- [PROBLEM 1]: Please list every algorithm that a switch gene in Table 1 of the cell segmentation text can turn off.
- [PROBLEM 2]: Pick up the cell segmentation text after its final sentence and write the next part.

1.4.2 Solution candidate

The presented methodology uses solution candidates with two types of genes. One type represents the actual parameter for the image processing algorithm, whereas the other represents switches which can turn off the use of certain algorithms entirely, as seen in Table 1. The combination of all genes of one solution candidate represents a complete processing workflow, including optimized parameters for all algorithms which will be used.
To reduce complexity, we added artificial limits to ensure that the evolution strategy does not have to test solution candidates who do not make sense. Therefore, the sigma used for the Gaussian blur is limited within the range of 0.1 to 4. This range ensures that the filter is not disabled by using a value near zero or that artificial borders are created due to a very large sigma value. The value range of the bandpass filter parameters is dependent on the image type and will either include 256 possible values for 8-bit images or 65535 possible values for 16-bit images.
Table 1
Solution candidates for a cell segmentation workflow
Gene
Datatype
Range
Sigma of Gaussian filter
Float
\(0.1<=\hbox {x}<=4\)
Lower cutoff frequency of bandpass filter
Int
\(0<=\hbox {x}<=\)(65535 or 255)
Lower cutoff frequency of bandpass filter
Int
\(0<=\hbox {x}<=\) (65535 or 255)
Threshold for binarization
Float
\(0<\hbox {x} <1\)
Switch for the Gauss filter
Boolean
0,1
Switch for the bandpass filter
Boolean
0,1
Switch for the watershed segmentation
Boolean
0,1
Switch for the histogram equalization
Boolean
0,1

1.4.3 Evaluation of solution candidates

Depending on the type of cells, it is possible that cells overlap with each other within the image. Therefore, it is necessary to find an appropriate balance between the ability to differentiate the cell areas from the background and the separation between the cells. This balance is realized by three measures which are used for the quality calculation of each solution candidate. Each of these measures can be weighted differently to vary their influence on the final quality value, which allows the flexibility to adjust to different types of microscopy images.
$$\begin{aligned} label(p)= {\left\{ \begin{array}{ll} ID(c), &{} \text {if pixel }p\text { belongs to cell }c\\ 0, &{} \text {otherwise, i.d. }p\text { is background} \end{array}\right. } \end{aligned}$$
(1)
As described in Eq. 1, connected components labeling provides the information, about how many individual cell areas were detected. Using this information, the following evaluation measures are calculated.

Stored items
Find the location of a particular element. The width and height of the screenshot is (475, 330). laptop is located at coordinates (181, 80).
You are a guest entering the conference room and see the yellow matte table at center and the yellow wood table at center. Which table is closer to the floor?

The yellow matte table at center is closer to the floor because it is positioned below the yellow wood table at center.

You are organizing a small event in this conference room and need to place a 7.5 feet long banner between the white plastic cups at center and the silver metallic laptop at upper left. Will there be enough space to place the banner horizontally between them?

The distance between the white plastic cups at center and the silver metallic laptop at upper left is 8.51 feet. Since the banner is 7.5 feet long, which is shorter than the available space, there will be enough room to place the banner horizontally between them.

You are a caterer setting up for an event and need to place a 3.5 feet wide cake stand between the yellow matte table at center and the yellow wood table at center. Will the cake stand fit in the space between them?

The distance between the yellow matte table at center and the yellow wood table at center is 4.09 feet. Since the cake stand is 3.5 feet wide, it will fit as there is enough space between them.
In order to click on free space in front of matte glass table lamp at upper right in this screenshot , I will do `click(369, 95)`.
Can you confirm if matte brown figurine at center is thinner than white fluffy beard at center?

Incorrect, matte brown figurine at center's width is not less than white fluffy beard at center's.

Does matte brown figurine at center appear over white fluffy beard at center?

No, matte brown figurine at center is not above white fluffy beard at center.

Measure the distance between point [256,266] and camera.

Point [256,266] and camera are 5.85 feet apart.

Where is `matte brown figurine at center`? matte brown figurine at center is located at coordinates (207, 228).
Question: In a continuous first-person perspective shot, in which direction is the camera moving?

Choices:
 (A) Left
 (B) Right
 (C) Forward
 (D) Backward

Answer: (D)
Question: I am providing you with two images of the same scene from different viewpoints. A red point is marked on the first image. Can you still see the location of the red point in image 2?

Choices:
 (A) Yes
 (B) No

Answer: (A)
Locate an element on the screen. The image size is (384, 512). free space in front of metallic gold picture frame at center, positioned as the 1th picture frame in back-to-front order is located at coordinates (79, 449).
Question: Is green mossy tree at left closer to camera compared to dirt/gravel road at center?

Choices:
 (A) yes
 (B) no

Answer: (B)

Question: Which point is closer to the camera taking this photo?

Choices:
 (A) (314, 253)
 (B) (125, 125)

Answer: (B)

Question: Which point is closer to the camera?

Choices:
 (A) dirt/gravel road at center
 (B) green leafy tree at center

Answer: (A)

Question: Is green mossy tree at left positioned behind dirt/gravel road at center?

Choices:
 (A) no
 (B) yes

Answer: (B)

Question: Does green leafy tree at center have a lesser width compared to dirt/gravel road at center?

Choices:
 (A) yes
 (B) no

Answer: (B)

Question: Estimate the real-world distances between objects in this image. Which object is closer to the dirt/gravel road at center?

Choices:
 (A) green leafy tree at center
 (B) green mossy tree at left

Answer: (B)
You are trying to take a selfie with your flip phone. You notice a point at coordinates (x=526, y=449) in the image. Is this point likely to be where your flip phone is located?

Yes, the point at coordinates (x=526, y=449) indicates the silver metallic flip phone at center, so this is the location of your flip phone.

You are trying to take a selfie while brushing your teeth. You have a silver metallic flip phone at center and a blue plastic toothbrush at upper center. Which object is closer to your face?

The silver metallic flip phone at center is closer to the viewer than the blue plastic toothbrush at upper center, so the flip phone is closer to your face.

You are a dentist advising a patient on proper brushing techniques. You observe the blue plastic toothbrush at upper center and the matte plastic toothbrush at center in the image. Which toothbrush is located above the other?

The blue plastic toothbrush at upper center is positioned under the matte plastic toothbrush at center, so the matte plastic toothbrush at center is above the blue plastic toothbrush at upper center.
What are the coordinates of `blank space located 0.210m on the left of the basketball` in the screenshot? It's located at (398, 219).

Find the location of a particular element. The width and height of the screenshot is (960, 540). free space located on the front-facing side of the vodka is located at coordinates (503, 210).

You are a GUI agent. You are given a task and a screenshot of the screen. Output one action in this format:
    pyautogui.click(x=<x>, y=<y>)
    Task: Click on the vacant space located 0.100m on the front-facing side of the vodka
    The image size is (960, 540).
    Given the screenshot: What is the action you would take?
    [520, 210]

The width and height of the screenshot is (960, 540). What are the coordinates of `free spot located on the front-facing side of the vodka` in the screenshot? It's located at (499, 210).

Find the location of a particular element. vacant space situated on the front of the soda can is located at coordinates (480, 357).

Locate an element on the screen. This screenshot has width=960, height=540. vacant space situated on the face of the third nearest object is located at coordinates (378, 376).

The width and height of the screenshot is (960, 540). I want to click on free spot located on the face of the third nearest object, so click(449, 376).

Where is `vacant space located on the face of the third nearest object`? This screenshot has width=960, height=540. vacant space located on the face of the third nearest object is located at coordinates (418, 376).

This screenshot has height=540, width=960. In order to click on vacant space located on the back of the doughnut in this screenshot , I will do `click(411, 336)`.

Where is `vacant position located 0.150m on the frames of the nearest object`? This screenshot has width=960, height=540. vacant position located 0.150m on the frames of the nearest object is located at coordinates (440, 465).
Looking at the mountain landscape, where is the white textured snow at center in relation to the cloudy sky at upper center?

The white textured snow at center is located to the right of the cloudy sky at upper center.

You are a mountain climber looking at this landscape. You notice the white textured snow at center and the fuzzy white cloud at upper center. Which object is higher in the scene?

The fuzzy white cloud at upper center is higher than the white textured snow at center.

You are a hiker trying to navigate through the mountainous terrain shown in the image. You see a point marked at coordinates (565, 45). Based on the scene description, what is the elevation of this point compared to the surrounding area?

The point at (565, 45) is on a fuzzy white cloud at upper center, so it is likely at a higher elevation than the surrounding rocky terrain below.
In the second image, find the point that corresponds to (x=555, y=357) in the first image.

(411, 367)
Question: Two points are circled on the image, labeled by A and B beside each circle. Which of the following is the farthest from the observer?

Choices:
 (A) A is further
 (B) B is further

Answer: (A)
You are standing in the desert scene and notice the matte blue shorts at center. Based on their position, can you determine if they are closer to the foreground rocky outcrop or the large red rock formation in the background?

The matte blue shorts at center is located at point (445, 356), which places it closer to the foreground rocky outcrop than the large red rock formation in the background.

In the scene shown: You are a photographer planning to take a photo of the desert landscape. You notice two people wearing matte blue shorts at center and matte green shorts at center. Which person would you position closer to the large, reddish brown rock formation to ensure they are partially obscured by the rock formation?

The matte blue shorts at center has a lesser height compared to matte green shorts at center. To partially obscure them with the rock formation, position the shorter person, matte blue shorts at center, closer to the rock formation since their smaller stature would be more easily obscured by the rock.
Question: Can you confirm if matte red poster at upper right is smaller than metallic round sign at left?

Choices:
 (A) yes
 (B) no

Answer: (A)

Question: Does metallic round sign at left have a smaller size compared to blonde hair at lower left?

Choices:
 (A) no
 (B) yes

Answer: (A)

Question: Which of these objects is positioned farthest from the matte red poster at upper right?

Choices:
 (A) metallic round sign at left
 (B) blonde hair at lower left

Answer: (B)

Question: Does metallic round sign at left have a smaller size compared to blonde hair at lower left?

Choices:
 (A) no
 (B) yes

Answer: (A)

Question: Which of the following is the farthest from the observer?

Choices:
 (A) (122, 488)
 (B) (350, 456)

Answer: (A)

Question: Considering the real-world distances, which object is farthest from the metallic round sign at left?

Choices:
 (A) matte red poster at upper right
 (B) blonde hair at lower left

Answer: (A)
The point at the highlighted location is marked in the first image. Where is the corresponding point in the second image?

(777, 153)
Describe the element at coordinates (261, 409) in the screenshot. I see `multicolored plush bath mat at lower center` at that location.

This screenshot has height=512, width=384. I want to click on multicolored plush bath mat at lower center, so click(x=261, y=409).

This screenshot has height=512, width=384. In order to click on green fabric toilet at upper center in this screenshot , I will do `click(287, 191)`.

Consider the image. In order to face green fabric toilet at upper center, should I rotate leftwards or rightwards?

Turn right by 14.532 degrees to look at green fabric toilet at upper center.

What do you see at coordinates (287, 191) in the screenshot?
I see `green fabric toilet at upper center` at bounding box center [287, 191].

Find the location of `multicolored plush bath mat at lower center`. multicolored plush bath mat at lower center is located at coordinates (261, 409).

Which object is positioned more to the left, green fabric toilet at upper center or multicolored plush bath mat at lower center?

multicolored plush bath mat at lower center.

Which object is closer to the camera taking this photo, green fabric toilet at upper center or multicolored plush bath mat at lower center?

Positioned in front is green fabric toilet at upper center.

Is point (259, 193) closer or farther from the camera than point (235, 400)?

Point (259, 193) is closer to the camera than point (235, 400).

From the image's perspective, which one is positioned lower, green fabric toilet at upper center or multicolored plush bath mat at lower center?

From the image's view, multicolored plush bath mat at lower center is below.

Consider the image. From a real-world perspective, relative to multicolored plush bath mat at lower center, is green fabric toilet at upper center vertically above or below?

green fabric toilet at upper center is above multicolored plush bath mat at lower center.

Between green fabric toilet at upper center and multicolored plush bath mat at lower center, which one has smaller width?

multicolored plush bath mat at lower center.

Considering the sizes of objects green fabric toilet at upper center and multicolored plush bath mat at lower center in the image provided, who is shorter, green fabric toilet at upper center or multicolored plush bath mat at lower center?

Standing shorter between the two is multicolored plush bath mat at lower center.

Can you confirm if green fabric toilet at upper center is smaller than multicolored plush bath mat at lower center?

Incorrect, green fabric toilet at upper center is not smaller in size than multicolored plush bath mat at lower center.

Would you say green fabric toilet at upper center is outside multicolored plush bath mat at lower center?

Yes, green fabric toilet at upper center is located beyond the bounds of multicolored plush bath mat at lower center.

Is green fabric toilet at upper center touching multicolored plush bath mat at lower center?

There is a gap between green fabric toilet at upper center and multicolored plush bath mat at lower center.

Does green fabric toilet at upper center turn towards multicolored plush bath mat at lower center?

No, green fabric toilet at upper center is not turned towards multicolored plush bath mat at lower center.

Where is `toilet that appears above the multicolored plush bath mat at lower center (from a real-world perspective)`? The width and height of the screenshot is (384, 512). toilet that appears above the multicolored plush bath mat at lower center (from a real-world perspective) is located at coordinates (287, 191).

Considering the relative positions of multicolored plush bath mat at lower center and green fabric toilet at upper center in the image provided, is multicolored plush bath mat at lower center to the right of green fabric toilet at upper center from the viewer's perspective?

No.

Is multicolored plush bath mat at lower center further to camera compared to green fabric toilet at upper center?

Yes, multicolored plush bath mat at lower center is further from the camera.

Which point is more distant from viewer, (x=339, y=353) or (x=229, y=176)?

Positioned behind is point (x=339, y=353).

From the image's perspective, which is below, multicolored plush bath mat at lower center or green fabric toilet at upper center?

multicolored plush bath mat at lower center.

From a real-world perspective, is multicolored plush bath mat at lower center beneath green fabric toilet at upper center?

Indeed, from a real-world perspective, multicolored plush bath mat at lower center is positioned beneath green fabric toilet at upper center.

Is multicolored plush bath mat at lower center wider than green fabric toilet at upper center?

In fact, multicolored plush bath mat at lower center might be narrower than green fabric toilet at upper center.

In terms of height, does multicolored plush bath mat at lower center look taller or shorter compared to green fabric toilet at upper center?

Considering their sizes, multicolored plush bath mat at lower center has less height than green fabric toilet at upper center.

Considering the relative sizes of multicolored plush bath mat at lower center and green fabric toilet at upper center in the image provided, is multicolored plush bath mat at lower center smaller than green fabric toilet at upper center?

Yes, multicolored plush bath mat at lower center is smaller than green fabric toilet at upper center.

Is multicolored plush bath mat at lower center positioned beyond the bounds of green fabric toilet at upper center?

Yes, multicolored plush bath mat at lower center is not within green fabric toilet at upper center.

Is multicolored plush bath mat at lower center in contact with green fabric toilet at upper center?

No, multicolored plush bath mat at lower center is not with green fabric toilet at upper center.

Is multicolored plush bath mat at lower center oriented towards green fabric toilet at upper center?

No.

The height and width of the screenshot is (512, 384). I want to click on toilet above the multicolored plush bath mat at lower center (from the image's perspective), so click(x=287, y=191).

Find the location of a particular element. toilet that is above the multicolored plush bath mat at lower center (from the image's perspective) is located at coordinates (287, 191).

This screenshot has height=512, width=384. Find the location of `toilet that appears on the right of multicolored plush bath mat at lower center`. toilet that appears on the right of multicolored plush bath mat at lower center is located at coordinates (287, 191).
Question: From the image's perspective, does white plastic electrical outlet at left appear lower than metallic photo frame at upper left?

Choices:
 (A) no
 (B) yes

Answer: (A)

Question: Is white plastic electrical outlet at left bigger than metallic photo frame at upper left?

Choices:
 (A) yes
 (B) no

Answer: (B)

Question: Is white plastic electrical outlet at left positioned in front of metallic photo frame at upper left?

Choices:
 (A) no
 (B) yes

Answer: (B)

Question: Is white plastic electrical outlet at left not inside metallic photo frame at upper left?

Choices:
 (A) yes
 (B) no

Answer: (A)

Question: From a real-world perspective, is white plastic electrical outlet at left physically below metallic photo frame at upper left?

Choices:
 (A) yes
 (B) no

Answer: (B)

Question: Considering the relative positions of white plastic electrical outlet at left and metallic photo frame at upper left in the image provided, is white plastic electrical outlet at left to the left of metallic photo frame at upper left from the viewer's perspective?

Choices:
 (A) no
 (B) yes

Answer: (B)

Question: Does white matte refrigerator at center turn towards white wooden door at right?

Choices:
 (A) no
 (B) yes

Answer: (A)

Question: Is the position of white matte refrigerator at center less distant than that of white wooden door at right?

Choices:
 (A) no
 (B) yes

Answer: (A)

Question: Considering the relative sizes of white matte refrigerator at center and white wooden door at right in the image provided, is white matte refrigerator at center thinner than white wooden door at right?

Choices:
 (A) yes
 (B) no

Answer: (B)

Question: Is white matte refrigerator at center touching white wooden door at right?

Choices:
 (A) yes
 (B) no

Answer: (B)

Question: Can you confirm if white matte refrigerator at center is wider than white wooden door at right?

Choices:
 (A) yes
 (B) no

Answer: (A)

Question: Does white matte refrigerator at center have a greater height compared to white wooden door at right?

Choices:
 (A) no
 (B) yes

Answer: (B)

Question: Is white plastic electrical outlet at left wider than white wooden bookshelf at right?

- [TASK RESULT 1]: Gauss filter, bandpass filter, watershed segmentation, histogram equalization

- [TASK RESULT 2]:
Amount of detected cells The primary goal of a cell detection algorithm is to identify as many cells as possible. After detecting the areas of each cell using the generated pipeline, binary morphology closes gaps within the cells (Soille 1999). A minimum threshold for the size is used to filter out false positives which are created when the algorithm detects dust particles or air bubbles as cells. The final number of detected cells is calculated as the number of individual detected regions and used as one of the quality measures for evaluation.
Standard deviation of the detected background area After reducing the influence of light sources and their position, the distribution of the background intensities should be similar to a normal distribution with low standard deviation. The standard deviation of pixel intensities (Eq. 2) within a correctly detected background will be lower than within a background with false negatives. This is because the surface tension of the cells is influencing light rays, resulting in more variation of intensities within the cells, compared to the background.
$$\begin{aligned} stdBackground =std(intensity(p:label(p)=0)) \end{aligned}$$
(2)
Difference in the histogram of cell areas and the background The histograms of background and cell areas are compared. We assume that correct identification of cells as foreground objects will lead to a significant difference in the histograms of the intensities of the background and the detected cells. Thus, we calculate the histograms of the pixels identified as cell pixels (Eq. 3) and the histogram of the background pixels (Eq. 4) and then calculate the relative difference of all entries in these histograms (Eq. 5):
$$\begin{aligned}&histObjects = hist(intensity(p:label(p)>0)) \end{aligned}$$
(3)
$$\begin{aligned}&histBackground = hist(intensity(p:label(p)=0)) \end{aligned}$$
(4)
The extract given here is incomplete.